How badly did Hurricane Ivan damage the Cayman Islands? Answers from a report by the UN’s Economic Commission for Latin America and the Caribbean are grim.
Cayman’s damage from Ivan is greater than the total hurricane season damage this year to Grenada, Jamaica, the Dominican Republic and the Bahamas combined. The total amount of damage and loss is equivalent to almost two years of Cayman’s GDP. A per resident estimate stands at CI$75,700, the highest ever encountered by ECLAC.
On Tuesday, 7 December, ECLAC’s Ricardo Zapata Marti presented the report’s findings to Cabinet. That evening the Leader of Government Business, McKeeva Bush, went on Radio Cayman to share the news with the nation.
The report identifies impacts in three sectors: social, productive and infrastructure. The impacts are then classified in two ways; the report speaks first of damage, or the actual impact on physical assets; and second of loss, or the effects on future economic and social flows.
The major findings of the report are:
• The total impact of the disaster on the Cayman Islands was CI$2.8 billion, more than this year’s damage to Grenada, Jamaica, the Dominican Republic and the Bahamas combined.
• The total amount of damage and loss is equivalent to about 183 per cent of Gross Domestic Product.
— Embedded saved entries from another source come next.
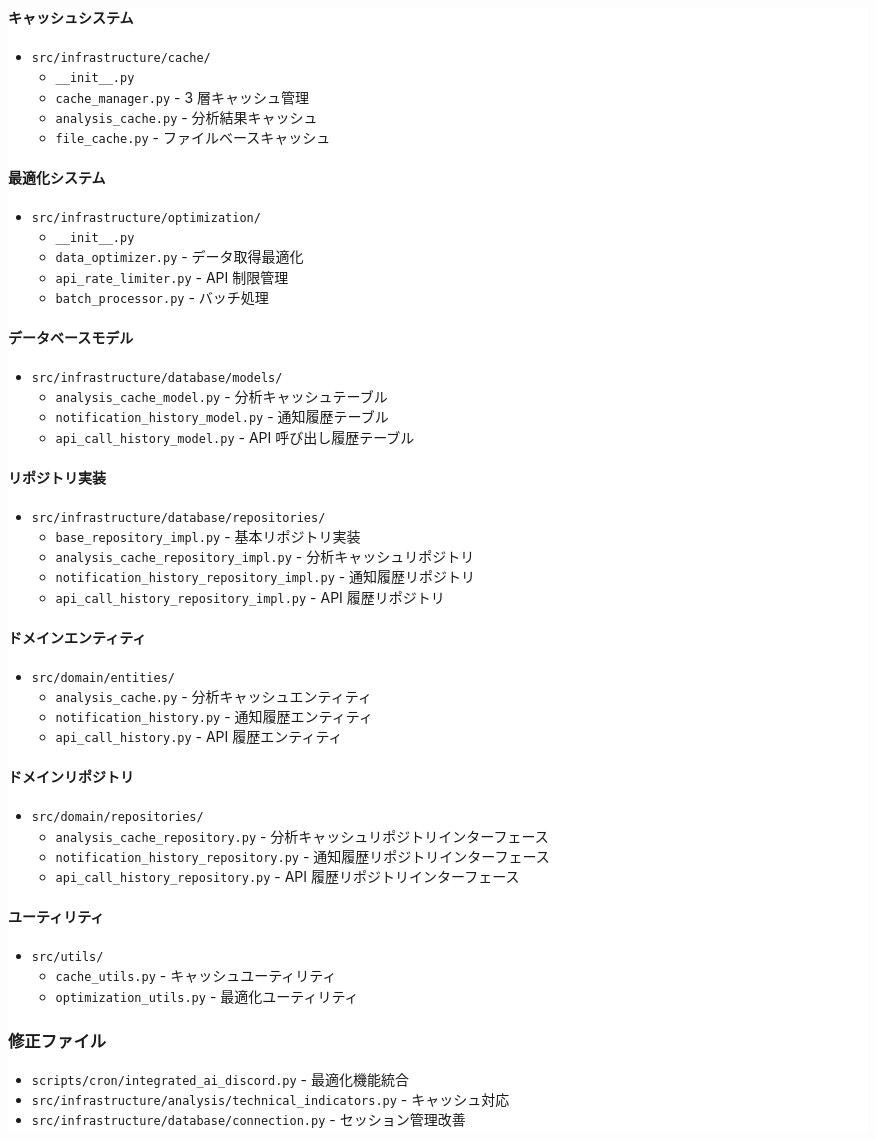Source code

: #### キャッシュシステム

- `src/infrastructure/cache/`
  - `__init__.py`
  - `cache_manager.py` - 3 層キャッシュ管理
  - `analysis_cache.py` - 分析結果キャッシュ
  - `file_cache.py` - ファイルベースキャッシュ

#### 最適化システム

- `src/infrastructure/optimization/`
  - `__init__.py`
  - `data_optimizer.py` - データ取得最適化
  - `api_rate_limiter.py` - API 制限管理
  - `batch_processor.py` - バッチ処理

#### データベースモデル

- `src/infrastructure/database/models/`
  - `analysis_cache_model.py` - 分析キャッシュテーブル
  - `notification_history_model.py` - 通知履歴テーブル
  - `api_call_history_model.py` - API 呼び出し履歴テーブル

#### リポジトリ実装

- `src/infrastructure/database/repositories/`
  - `base_repository_impl.py` - 基本リポジトリ実装
  - `analysis_cache_repository_impl.py` - 分析キャッシュリポジトリ
  - `notification_history_repository_impl.py` - 通知履歴リポジトリ
  - `api_call_history_repository_impl.py` - API 履歴リポジトリ

#### ドメインエンティティ

- `src/domain/entities/`
  - `analysis_cache.py` - 分析キャッシュエンティティ
  - `notification_history.py` - 通知履歴エンティティ
  - `api_call_history.py` - API 履歴エンティティ

#### ドメインリポジトリ

- `src/domain/repositories/`
  - `analysis_cache_repository.py` - 分析キャッシュリポジトリインターフェース
  - `notification_history_repository.py` - 通知履歴リポジトリインターフェース
  - `api_call_history_repository.py` - API 履歴リポジトリインターフェース

#### ユーティリティ

- `src/utils/`
  - `cache_utils.py` - キャッシュユーティリティ
  - `optimization_utils.py` - 最適化ユーティリティ

### 修正ファイル

- `scripts/cron/integrated_ai_discord.py` - 最適化機能統合
- `src/infrastructure/analysis/technical_indicators.py` - キャッシュ対応
- `src/infrastructure/database/connection.py` - セッション管理改善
This is almost two years’ worth of the total value of goods produced and services provided within these Islands.
• The amount of damage is estimated at $75,700 per person, the highest ever encountered by ECLAC.
• Over 80 per cent of the impact reflects damage to and destruction of assets. Housing suffered the largest impact. The remaining roughly 20 per cent of the impact is in the form of losses to future flows.
• Within the past 10 years, Cayman’s best year resulted in construction permits for about CI$400 million, or one-sixth of the direct damage of CI$2.8 billion.
The report also covers the impact on the country’s public finances, GDP, and consumer prices. The overall fiscal balance of Government was CI$24.3 million pre-Ivan. Now Government has an overall fiscal balance of negative CI$38.7 million. This is a change of minus CI$63 million in Government’s financial position.
The ECLAC study also looked at macroeconomic impacts and projected a drop in the Cayman Islands’ GDP from the pre-storm level of 3.1 per cent to a negative growth rate or contraction of -2.2 per cent post-storm. The Consumer Price Index is expected to increase from 1.9 per cent to 3.1 per cent.
Damages and losses reported by sector are as follows:
Social Sector: Total damage and loss to the social sector amounted to CI$1.5 billion, or 53% of the total impact. The most severely affected sub sector is housing, which had a total impact of CI$1.4 billion. The impact on education totalled CI$44.8 million.
Productive Sector: The total impact to the productive sector equalled CI$931.4 million, or 33 per cent of the total impact. The two most impacted sub sectors are commerce and tourism. Commerce suffered an impact of CI$463.4 million and tourism experienced an impact of CI$462.4 million.
Infrastructure Sector: The total damage and loss to infrastructure amounted to CI$407 million or 14 per cent of the total impact. The most severely impacted sub sector was road transport, which had a total impact of CI$194.9 million, followed by telecommunications at CI$79.5 million.
In late November, an ECLAC-led mission arrived in Grand Cayman at the request of the Cayman Islands Government and with the support of the United Nations Development Programme. The mission’s purpose was to prepare a multi-sector, integrated damage and loss report. Government’s Economics and Statistics Office assisted. The ECLAC methodology for such a report was developed over the past decades and is recognized by international public and private sector organizations.
ECLAC is one of five regional UN commissions. It was founded to contribute to the economic and social development of Latin America and the Caribbean, coordinate actions towards this end, and reinforce economic relationships among the countries and with other nations of the world.
In the meantime, Cayman continues its recovery efforts. The international financial services industry was interrupted for one week. After the restoration of power, water, and telecommunications, the industry was once again operating. Cruise ships returned on 1 November and stay-over tourists were welcomed back on 20 November, though several hotels, condos, restaurants and other tourist businesses will continue their recovery efforts through March 2005 and possibly later.
Government priorities have been to assist residents in re-building and repairing homes and removing storm debris.
Ivan is the worst disaster to have ever impacted the Islands. The last storms that had similar impacts were experienced in 1932 and in 1944.
The government places major emphasis on provision of pubic shelters to withstand catastrophic hurricanes and only two people died in the Cayman Islands as a result of Hurricane Ivan. These tragic deaths, the loss of homes, and the interruption of business will be studied, and future mitigation will be based on the lessons learned from the Ivan experience.